Ik raak aan de praat met een motorrijder, die ook van de zonsondergang staat te genieten. Hij luistert naar de Turkse naam Orhan. Hij legt mij uit dat in dit gebied West Thracië veel mensen wonen met roots in Turkije dat hier om de hoek ligt.
Het was ons onderweg al opgevallen dat er hier en daar Islamitische begraafplaatsen liggen.
Er ligt een tragische -en bij ons totaal vergeten- geschiedenis ten grondslag aan deze, op zich onopvallende feiten:
Na de eerste Wereldoorlog probeert Griekenland delen van Anatolië in het Ottomaanse rijk te veroveren. Dit mondt uit in de Grieks/Turkse oorlog van 1919 tot 1922. De Grieken verliezen deze oorlog en noemen deze periode nog steeds “De Catastrofe”. Bij het Verdrag van Lausanne van 1923 wordt onder meer bepaald dat alle orthodoxe christenen uit Turkije moeten vertrekken en alle islamieten uit Griekenland. En niet alleen vrijwillig, nee, men wordt er wederzijds met geweld uitgeknikkerd.

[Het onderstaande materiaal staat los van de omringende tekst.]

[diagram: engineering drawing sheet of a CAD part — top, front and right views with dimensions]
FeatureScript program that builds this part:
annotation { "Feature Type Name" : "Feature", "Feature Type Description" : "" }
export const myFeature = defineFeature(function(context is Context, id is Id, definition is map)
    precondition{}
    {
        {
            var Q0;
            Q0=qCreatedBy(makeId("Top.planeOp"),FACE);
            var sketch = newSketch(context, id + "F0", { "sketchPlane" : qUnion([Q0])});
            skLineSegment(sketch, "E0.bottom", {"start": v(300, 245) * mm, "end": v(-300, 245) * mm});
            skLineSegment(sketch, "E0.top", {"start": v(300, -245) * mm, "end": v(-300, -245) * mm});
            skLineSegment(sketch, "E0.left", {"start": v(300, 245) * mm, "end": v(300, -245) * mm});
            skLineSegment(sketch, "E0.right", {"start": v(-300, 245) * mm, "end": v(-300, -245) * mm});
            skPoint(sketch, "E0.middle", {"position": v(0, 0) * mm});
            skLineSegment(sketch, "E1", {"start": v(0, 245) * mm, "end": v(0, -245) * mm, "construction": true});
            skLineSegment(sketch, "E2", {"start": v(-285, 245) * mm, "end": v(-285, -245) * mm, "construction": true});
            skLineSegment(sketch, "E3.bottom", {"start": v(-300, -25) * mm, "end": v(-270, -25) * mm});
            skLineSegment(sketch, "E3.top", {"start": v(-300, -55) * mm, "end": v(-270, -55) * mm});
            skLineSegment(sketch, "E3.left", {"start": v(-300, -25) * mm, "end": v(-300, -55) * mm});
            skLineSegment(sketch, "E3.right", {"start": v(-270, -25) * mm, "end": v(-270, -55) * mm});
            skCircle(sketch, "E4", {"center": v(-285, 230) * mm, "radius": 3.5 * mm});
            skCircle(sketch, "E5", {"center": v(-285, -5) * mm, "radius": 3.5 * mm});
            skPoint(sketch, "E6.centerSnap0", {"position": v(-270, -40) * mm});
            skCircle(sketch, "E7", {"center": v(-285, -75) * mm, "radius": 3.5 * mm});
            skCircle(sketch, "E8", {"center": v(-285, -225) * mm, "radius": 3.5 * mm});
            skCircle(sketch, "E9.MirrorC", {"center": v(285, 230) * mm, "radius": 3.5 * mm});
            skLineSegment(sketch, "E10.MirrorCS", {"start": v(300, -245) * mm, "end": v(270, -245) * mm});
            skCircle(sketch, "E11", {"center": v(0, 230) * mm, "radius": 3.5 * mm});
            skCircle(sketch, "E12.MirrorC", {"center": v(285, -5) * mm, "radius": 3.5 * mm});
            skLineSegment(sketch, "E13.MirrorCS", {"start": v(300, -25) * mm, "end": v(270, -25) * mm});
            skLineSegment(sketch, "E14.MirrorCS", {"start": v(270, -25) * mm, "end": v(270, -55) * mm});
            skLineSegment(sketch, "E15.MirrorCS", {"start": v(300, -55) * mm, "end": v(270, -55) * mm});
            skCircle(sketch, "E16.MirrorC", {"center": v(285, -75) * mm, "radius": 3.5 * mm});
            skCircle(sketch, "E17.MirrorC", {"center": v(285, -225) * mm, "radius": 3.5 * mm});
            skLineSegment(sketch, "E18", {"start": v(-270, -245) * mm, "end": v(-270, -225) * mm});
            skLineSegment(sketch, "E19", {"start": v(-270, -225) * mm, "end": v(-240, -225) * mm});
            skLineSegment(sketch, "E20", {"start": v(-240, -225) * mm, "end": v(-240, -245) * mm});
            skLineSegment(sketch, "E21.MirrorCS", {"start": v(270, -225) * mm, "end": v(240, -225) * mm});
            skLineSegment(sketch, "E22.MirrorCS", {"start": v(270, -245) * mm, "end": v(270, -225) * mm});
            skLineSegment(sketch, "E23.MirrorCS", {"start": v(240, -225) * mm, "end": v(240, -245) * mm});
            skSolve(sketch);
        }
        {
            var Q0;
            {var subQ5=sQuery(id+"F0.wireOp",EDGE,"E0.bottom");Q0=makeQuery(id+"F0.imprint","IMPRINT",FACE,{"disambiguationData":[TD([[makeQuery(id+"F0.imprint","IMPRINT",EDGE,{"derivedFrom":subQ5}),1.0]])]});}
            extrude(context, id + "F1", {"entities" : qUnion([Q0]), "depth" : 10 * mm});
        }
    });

Alleen de bewoners van West Thracië en het Europese deel van Turkije bleef deze bevolkingsruil bespaard.
In het Ottomaanse Rijk woonden veel meer christenen dan er islamieten in Griekenland woonden. Het gevolg is een enorme overbevolking met bijbehorende armoede in Thracië en ook in de rest van Griekenland.
Tegenwoordig valt de term “omvolking” wel eens in dubieuze kringen; nou, dit is er een praktijkvoorbeeld van! Nog steeds een open wond voor veel Grieken en ongetwijfeld ook voor Turken aan de andere kant van de grens.
Ons dorpje Fanari, zo lezen we is in 1923 gesticht en dus rechtstreeks ontstaan uit deze bevolkingsruil, de eerste internationaal erkende etnische zuivering van de 20e eeuw.
We halen de fietsen van het rek en maken een tocht van zo’n 25 kilometer langs de lagune. We zien wel wat flamingo’s en zilverreigers, maar te ver weg om mooi op de foto te krijgen. De grote uitdaging van deze tocht bestaat uit blaffende viervoeters die de achtervolging inzetten. Marijke heeft hier angstige herinneringen aan. Maar verder een geslaagde fietstocht zonder aangevreten kuiten.
Op de parkeerplaats staat inmiddels een tweede camper met een Brits stel en een prachtige Berner Sennenhond.
Zij zijn al twee jaar in de camper onderweg na de verkoop van hun woning. Ze willen echter toch wel weer een vaste basis en zijn onderweg verliefd geworden op Bulgarije. Ze vertellen ons dat zij binnenkort de sleutel krijgen van een belachelijk goedkoop huis, model Zwitsers chalet, dat ze daar gekocht hebben. Sinds ons bezoek aan Bulgarije in 2019 rijden wij al rond met een envelop met Bulgaars geld, dat we overhielden. Ze willen dit graag van ons overnemen. Levert ons weer wat zakgeld op…
Vanaf deze plek gaan we weer west- en daarna zuidwaarts. Maar zien waar we terechtkomen…Evia? Peloponnesos?
Onderweg overnachten we weer op een mooi plekje aan het strand, waar we zowaar onze eerste dolfijnen van dit jaar spotten en de bbq aanslingeren, zonder dolfijn op het rooster, overigens.